TSUU T’INA, Alta. – Plans to turn Alberta bitumen into solid pucks could save the province’s oil producers US$15 per barrel and use up the plastic that now ends up in provincial landfills.
CN Rail and Wapahki Energy Ltd., a company owned by the Heart Lake First Nation in northern Alberta, hope to break ground on a $50 million facility to turn 10,000 barrels of bitumen per day into CanaPux, a solid brick-like creation of CN that is easier to move on railway cars than oil and can be exported from the West Coast using existing coal ports.
Speaking Thursday at the Indigenous Energy Summit on the Tsuu T’ina Nation reserve at the edge of Calgary, representatives from CN Rail and Wapahki said they would each invest $16.7 million into the pilot project that would take two years to build. They are currently in talks to bring on an additional partner for the remaining cost of the project.
“We’re solving market access issues for Canada,” said CN Rail senior manager of product development James Auld of CanaPux, which are squares roughly the size of a yogurt container that smell like freshly poured asphalt.
CN began developing CanaPux three years ago by blending bitumen with a small amount of plastic to make pucks, which can float in water given the lightness of the plastic.
The pucks, Auld said, can be loaded onto railway hopper cars, which normally carry products like grain or coal, rather than tank cars, which carry products such as oil or chlorine. As a result, one railway car could move 650 barrels of oil in puck form, compared with a tanker car that can carry 500 barrels of oil.
Costs would also drop. Current demand for tanker cars has driven the price to lease the units up to $3,500 per month, compared with $350 per month for a hopper car.
Amid delays for new pipelines, shipments of oil by rail jumped 115 per cent from 151,940 barrels per day in December 2017 to 327,229 barrels per day at the end of October 2018, the last month for which National Energy Board data is available.
Turning bitumen into pucks would also eliminate the need for producers to spend money on diluent, a blending agent that is necessary to lighten the viscosity of bitumen to the point where it can flow through a pipeline.
(Pucks improve) the netback to the producer by approximately $15 per barrel
Alfred Fischer, senior advisor, Sproule Associates
“It improves the netback to the producer by approximately $15 per barrel,” said Alfred Fischer, a senior advisor with Sproule Associates, who is working on the project.
Fischer joked that the Wapahki and CN Rail should hang up a sign in Prince Rupert, B.C. saying, “We buy ocean plastic for $5 per pound.”
The facility would combine low-density polyethylene found in such products as plastic grocery bags with bitumen and use up to 300 tonnes of plastic per day.

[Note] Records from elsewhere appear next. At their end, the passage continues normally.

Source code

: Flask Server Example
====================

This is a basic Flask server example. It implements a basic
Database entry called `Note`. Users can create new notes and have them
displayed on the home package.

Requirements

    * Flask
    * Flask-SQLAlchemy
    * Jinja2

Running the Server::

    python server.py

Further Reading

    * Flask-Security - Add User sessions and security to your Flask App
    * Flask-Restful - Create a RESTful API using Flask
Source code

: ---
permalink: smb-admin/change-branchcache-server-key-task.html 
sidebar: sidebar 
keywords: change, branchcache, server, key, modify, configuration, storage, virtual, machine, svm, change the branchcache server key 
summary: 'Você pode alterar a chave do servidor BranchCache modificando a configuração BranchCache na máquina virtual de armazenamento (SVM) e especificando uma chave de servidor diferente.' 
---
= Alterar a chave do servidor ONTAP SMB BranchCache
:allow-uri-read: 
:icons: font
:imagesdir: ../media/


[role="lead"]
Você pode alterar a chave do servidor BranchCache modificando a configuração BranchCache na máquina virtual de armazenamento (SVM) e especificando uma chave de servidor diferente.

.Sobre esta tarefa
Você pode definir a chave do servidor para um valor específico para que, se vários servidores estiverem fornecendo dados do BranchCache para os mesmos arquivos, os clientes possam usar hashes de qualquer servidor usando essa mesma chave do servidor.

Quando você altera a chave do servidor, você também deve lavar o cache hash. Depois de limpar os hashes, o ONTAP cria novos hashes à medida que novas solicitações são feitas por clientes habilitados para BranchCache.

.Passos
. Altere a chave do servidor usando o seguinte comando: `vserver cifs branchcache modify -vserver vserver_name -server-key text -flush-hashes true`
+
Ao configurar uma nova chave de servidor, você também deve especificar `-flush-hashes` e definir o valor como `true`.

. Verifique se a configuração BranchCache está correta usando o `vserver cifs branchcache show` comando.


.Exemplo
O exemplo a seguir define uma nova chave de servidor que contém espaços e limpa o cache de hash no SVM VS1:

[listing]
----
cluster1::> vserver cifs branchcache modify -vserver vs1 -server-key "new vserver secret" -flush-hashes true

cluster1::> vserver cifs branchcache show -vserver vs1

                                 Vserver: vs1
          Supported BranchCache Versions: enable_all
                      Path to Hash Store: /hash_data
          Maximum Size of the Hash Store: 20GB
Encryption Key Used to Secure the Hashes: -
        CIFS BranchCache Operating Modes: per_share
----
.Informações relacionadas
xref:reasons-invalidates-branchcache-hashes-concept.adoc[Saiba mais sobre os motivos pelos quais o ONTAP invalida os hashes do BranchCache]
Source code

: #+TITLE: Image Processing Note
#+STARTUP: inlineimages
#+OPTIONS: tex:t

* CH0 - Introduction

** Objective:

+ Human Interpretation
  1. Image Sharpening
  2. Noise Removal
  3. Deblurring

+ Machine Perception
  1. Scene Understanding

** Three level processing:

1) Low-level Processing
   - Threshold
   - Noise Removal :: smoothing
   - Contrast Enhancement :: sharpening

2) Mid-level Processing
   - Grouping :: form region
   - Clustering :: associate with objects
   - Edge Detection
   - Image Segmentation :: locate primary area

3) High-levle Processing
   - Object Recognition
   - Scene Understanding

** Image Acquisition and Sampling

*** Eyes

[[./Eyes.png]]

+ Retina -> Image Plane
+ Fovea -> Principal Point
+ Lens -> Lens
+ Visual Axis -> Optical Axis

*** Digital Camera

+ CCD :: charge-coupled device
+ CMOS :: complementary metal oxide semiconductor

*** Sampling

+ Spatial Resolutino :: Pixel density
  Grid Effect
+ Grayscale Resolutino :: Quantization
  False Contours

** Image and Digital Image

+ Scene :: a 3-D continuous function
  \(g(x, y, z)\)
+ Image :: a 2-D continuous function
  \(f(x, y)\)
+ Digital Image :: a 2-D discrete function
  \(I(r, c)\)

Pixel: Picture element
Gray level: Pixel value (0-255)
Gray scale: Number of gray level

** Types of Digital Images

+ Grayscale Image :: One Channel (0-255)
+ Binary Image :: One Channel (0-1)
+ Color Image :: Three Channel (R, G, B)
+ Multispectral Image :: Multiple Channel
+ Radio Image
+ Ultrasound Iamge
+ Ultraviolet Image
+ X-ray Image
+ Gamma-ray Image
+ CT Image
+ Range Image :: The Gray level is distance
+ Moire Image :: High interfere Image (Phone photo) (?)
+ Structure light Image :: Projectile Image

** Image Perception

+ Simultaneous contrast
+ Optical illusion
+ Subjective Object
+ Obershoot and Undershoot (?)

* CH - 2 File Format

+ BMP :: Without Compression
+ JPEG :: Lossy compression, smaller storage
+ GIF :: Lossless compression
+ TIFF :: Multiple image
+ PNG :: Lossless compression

The plan is to use waste plastic to make the bitumen pucks and, Fischer said, the facility would use up all of the plastic collected in the province.
“We’re diverting from landfills plastics that would otherwise be remaining in landfills,” said Jeff Paquin, president and CEO of Wapahki Energy.
He said the First Nations-owned company plans to built a standalone plastics processing facility in northern Alberta and expects to source plastics from beyond the province.
We’re diverting from landfills plastics that would otherwise be remaining in landfills
Jeff Paquin, CEO, Wapahki Energy
Paquin said that smaller oil producers in northern Alberta were excited about the technology because they are among the most heavily impacted companies from volatile swings in the price of Western Canada Select driven by a lack of pipeline export capacity.
The lack of pipeline capacity out of Alberta caused sharp swings in the value of Canadian oil blends at the end of 2018, which at times caused the discount for Western Canada Select benchmarks to reach a record of US$50 per barrel.
With the decline in provincial revenues from oil royalties, Alberta Premier Rachel Notley took the unprecedented step of forcing the province’s largest oil producers to curtail production in a bid to lift prices.
Alberta Energy Minister Marg McCuaig-Boyd told reporters on the sidelines of the Indigenous Energy Summit on Wednesday that the curtailment has had its desired effect, but wouldn’t provide an end date for the order.
McCuaig-Boyd said the province was monitoring the situation “month by month” to set curtailment numbers for producers and to monitor when the order might end.